Burge, J., Ernst, M., & Banks, M. (2005). Localization, not perturbation, affects visuomotor recalibration. Poster presented at Fifth Annual Meeting of the Vision Sciences Society (VSS 2005), Sarasota, FL, USA.


Cite as: https://hdl.handle.net/11858/00-001M-0000-0013-D46D-3
Abstract
The visuomotor system recalibrates when visual and motor maps are in conflict, bringing the maps back into correspondence. For recalibration to occur, a conflict has to be detected. Ernst and Endreß (VSS '04) showed that the rate of recalibration in a one-dimensional visually guided pointing task depends on the uncertainty of the feedback: faster recalibration with less uncertainty.
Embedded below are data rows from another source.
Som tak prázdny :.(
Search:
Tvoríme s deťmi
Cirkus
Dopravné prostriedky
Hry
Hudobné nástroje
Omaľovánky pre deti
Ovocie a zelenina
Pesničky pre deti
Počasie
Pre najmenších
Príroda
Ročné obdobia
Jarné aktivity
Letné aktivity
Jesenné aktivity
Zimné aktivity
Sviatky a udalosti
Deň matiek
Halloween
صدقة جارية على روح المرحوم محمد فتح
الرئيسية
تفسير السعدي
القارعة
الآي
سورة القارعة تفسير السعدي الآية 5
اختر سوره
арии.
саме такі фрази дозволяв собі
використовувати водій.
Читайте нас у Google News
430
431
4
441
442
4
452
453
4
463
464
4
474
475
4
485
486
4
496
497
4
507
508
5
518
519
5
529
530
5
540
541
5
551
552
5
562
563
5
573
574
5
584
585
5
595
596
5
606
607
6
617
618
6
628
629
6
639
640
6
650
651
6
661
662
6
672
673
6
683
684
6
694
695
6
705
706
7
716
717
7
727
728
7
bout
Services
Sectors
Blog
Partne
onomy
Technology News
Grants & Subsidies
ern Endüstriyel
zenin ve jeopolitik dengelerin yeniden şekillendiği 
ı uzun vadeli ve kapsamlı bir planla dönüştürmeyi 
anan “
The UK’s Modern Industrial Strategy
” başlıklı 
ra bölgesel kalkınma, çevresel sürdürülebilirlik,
In the present work, we examined two-dimensional recalibration and how the form of visual feedback affects it. Subjects pointed with an unseen hand to a brief visual target. Visual feedback was given indicating where the point landed. We introduced a constant conflict between pointing and feedback location and examined the changes in pointing as the subject adapted. We asked whether differential vertical and horizontal uncertainty in the visual feedback affects recalibration rate differentially, or whether rate is determined by the total uncertainty. We also varied feedback uncertainty in two ways. (1) We blurred the visual feedback, thereby reducing its localizability; in this condition, uncertainty could be determined on-line from one feedback stimulus. (2) We introduced random trial-by-trial perturbations in the feedback; in this condition, uncertainty had to be learned over time. In both cases, the distributions determining the vertical and horizontal uncertainties were 2D Gaussians. Adaptation profiles (changes over time in the point location relative to the visual feedback) changed only in response to changes in localizability. Recalibration was slowest in the direction of greatest uncertainty when uncertainty was due to blur, but rate was unaffected by trial-by-trial variation. This means that subjects do not estimate uncertainty over time in order to adjust reaching. Rather, they adjust trial by trial based mostly on feedback from the previous trial.